All grinders do need adjustments. When I am changing beans on my Mythos, with a bit of experience of coffee, I can usually dial it in within 2 shots, 3 at the most. With the HG, I personally found it a nightmare. It was almost like starting over. the best person to ask is Patrick (systemic kid) or Stephen (SJVenner) as the both have them.

By the time the HG hits our shores, you will have parted with $850, plus about $200 carriage, plus vat of about £120. Go and try one and see if yout hink flicking a button is easier. Bear in mind as well, that unless you have a reasonably high end espresso machine you will not get the best out of any top end grinder.


----------



## coffeechap (Apr 5, 2012)

I thought you and the mythos would never part company, you are so disloyal, she deserves to be with someone else...


----------



## Spukey (Nov 4, 2012)

So are you now running a mythos then? I don't have a spare £1200 unless i want to drink coffee in a one bedroom flat after my divorce haha Is that what they go for second hand?

What would you experienced people recommend for a first grinder then. I don't want entry level and do want something that will last. The look of the machine is also an issue more with the mrs, but me too.


----------



## Spukey (Nov 4, 2012)

Coffeechap how do you get on with dosing the mythos, single dose each time? The beatiful lady looks like she needs a hooper full of beans!


----------



## coffeechap (Apr 5, 2012)

Spukey said:


> Don't all grinders need adjustments upon a change of bean though?

■ ■ ■ ■ ■

Problems to solve:
(1) In the coffee grinder forum thread, how many shots does the Mythos owner usually need to dial in after changing beans?
(2) Pick up the coffee grinder forum thread after its last line and carry it on.

Information shown:
■ ■ ■ ■ ■

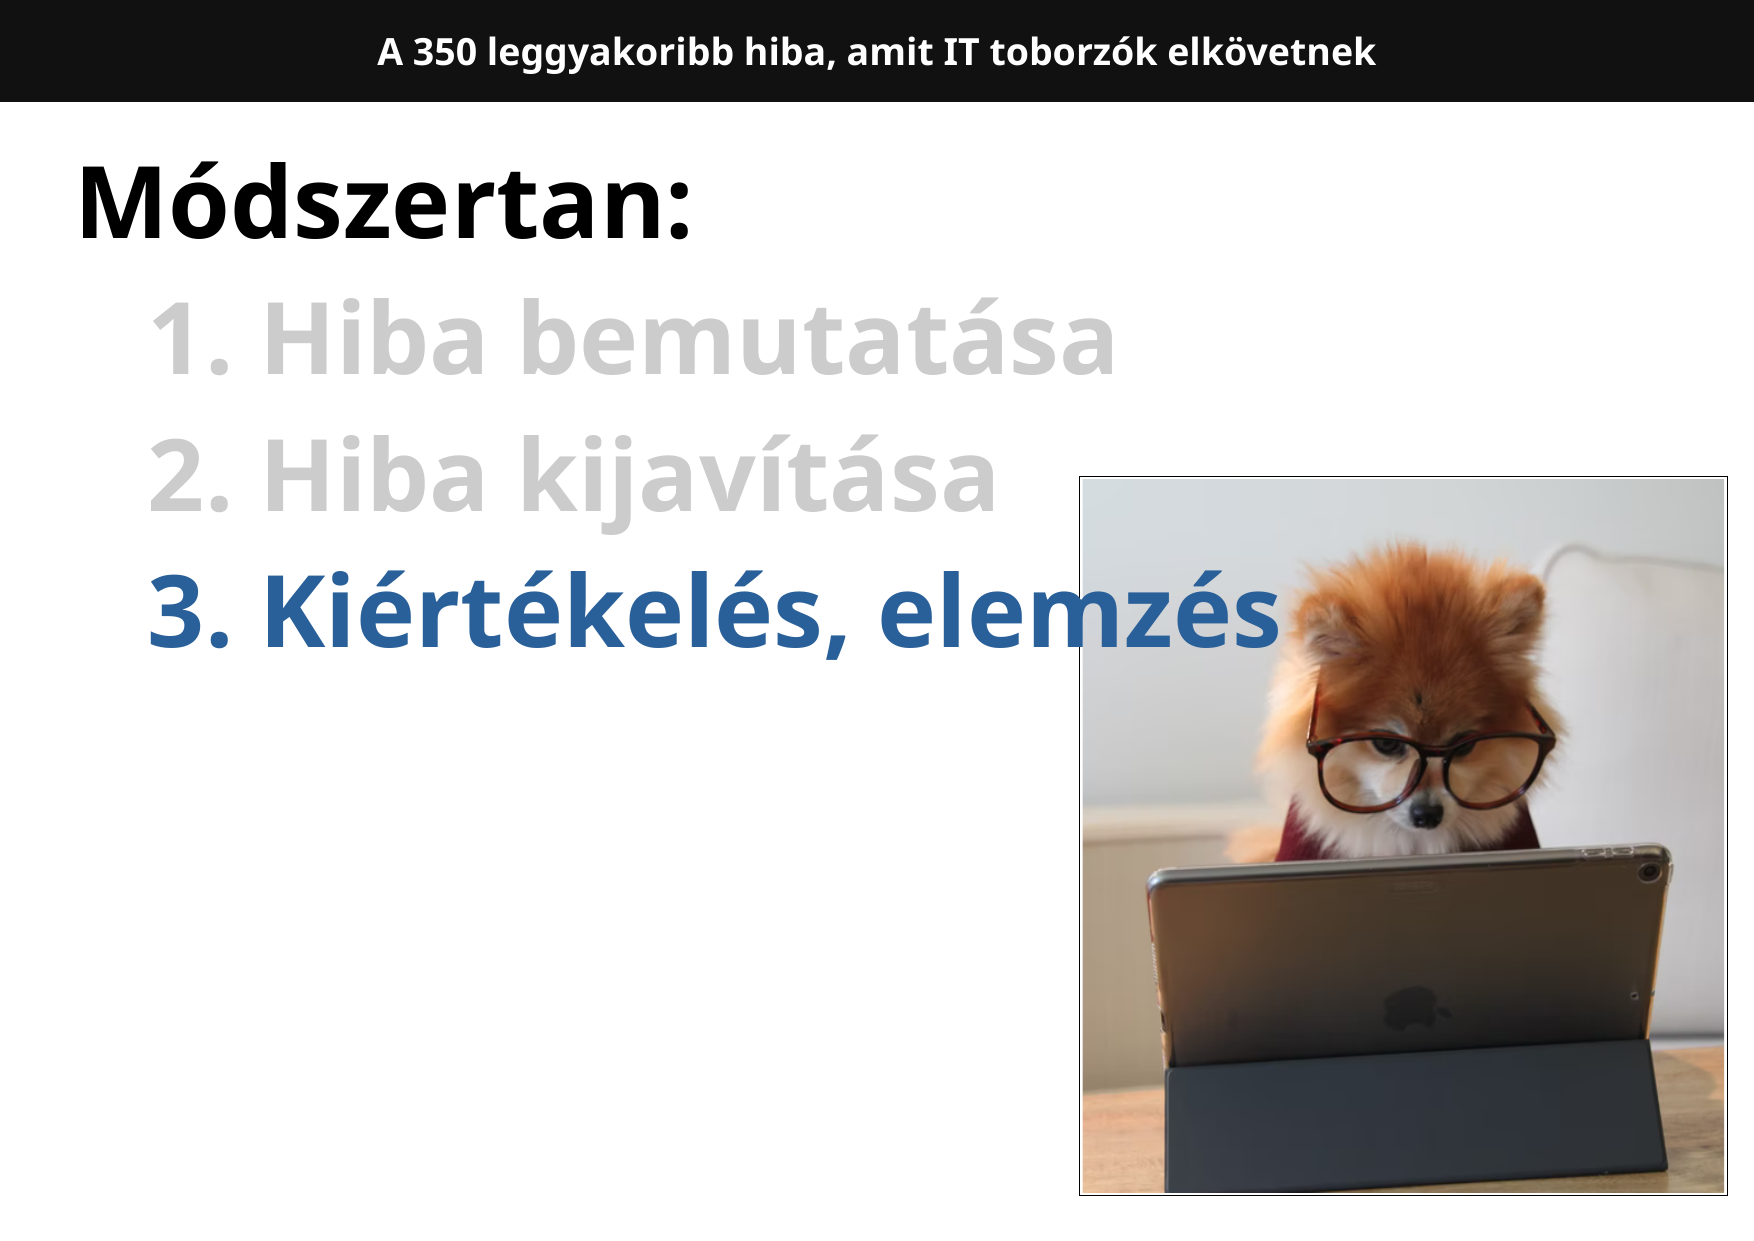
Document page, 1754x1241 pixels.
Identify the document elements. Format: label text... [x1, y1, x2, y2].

text 2. Hiba kijavítása [0, 404, 1754, 540]
text 3. Kiértékelés, elemzés [1728, 540, 1754, 677]
text Módszertan: [0, 132, 1754, 268]
text 1. Hiba bemutatása [0, 268, 1754, 404]
picture [1082, 479, 1725, 1193]
text 3. Kiértékelés, elemzés [0, 540, 1079, 677]
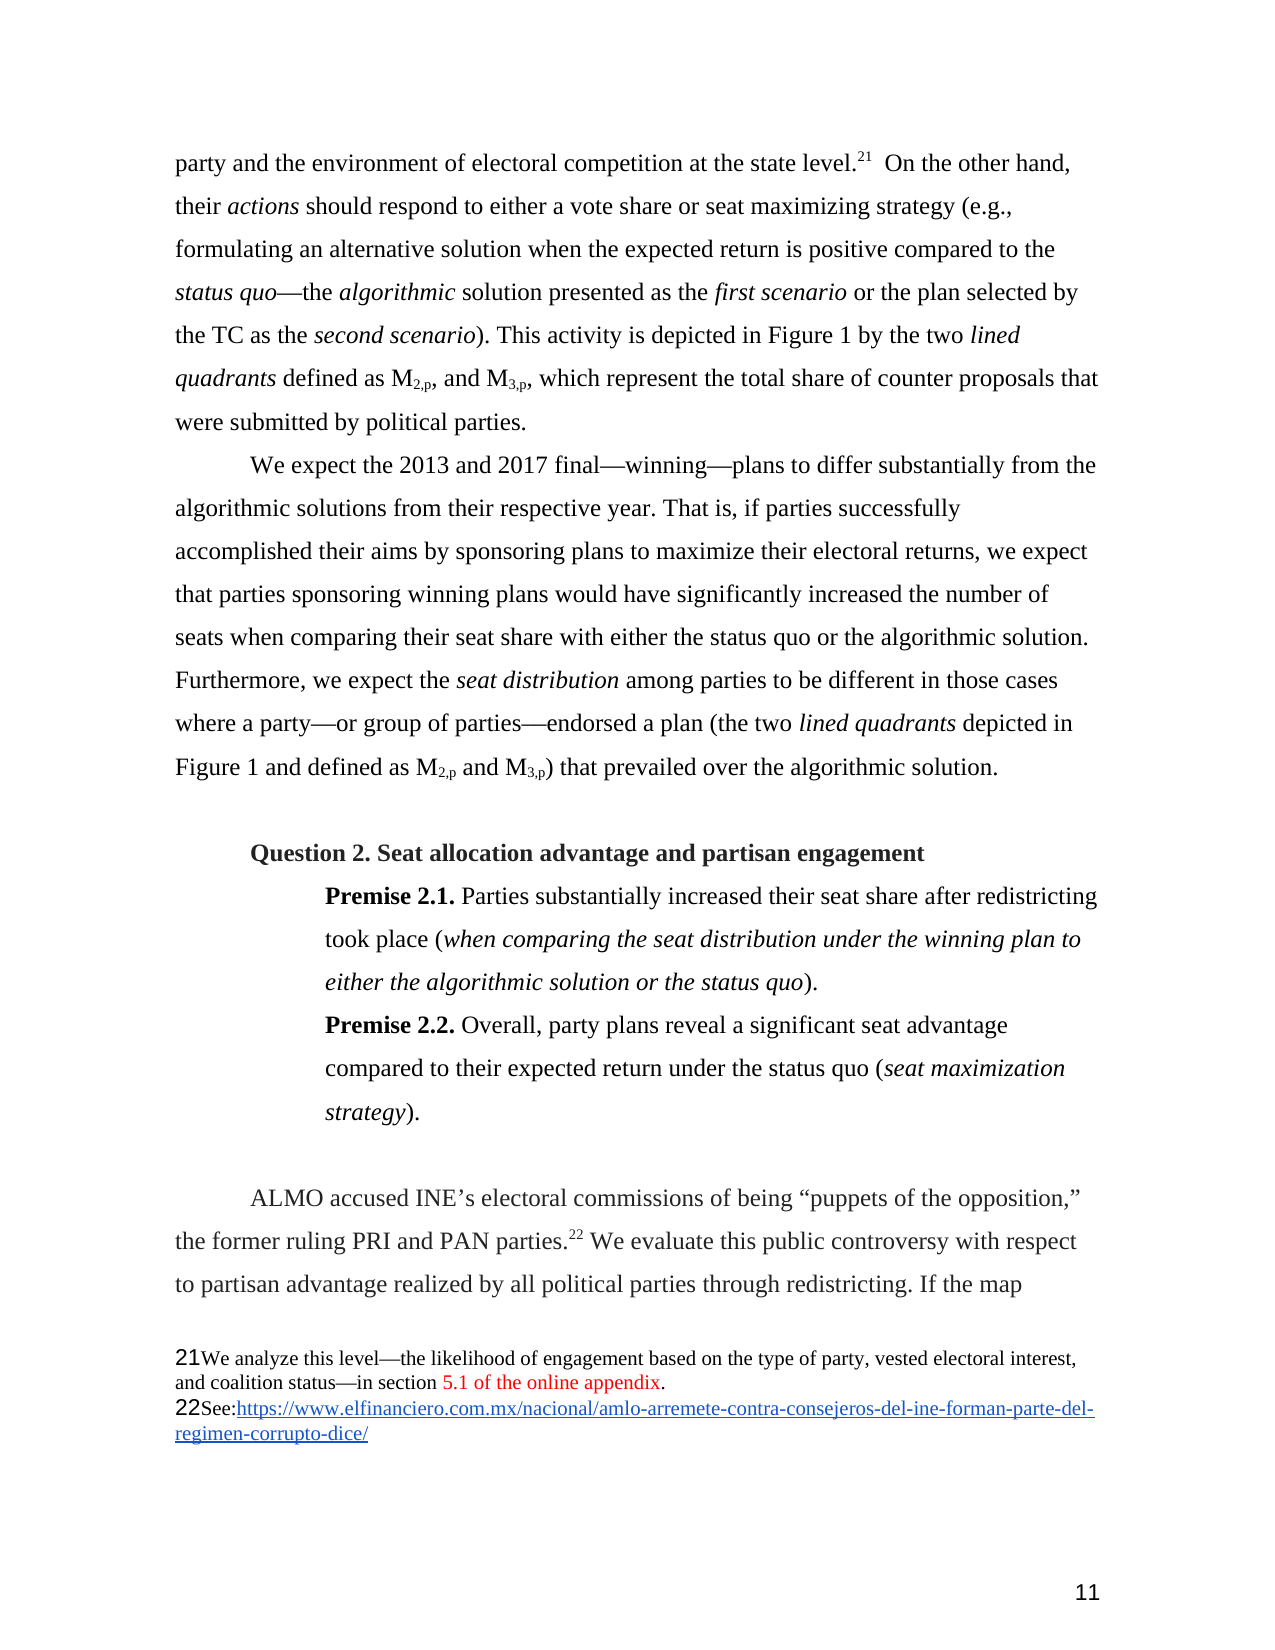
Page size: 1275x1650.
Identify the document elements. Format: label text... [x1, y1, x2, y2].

■ ■ ■ ■ ■

Answers to each task:
(1) Usually 2 shots, 3 at the most.

(2)
> 
> What have you reverted after the HG One?


Pretty much all beans will require a slightly different grind setting and how easy your grinder adjusts is important for a lot of people, the grind off in June will expose a lot of £250 grinders to the kind of scrutiny anyone wanting to buy a grinder, needs to know...... But me thinks you can't wait


----------



## coffeechap (Apr 5, 2012)

Spukey said:


> Coffeechap how do you get on with dosing the mythos, single dose each time? The beatiful lady looks like she needs a hooper full of beans!


Yep usually just put a few double shots in it at a time, it doses the exact amount of coffee I need each and every time


----------



## Spukey (Nov 4, 2012)

Waiting is not my favourite idea but it may be the best. I will try to attend the grind off regardless. I have so much to learn so it will be educational with a grinder purchase in mind or not!


----------



## coffeechap (Apr 5, 2012)

Spukey said:


> So are you now running a mythos then? I don't have a spare £1200 unless i want to drink coffee in a one bedroom flat after my divorce haha Is that what they go for second hand?
> 
> What would you experienced people recommend for a first grinder then. I don't want entry level and do want something that will last. The look of the machine is also an issue more with the mrs, but me too.


An honest budget will dictate in which direction anyone on the forum can point you, it will also depend on the space you have available and the style of grinder you want.....


----------



## Spukey (Nov 4, 2012)

I initially set a £300 budget, something special could push me over but ultimately around that figure. The HG One is obviously over that but it ticked extra boxes as it is beautiful and doesn't have a redundant hopper.

To be honest even i don't know where i will end up with this purchase, my mind changes daily with research.


----------



## 4085 (Nov 23, 2012)

Me and my Mythos will not be parted! Even if Spukey had had £1200, I would have just humbly apologised and left him hanging in the air!

2 things will come from the grind off. the best new grinder available for around £250 ish, and the type of second hand grinder available. A lot of people on here automatically think Mazzer, but coffeechap is going to demonstrate that you can buy grinders which are perhaps not as fashionable but just as good and a heck of a lot cheaper.


----------



## Spukey (Nov 4, 2012)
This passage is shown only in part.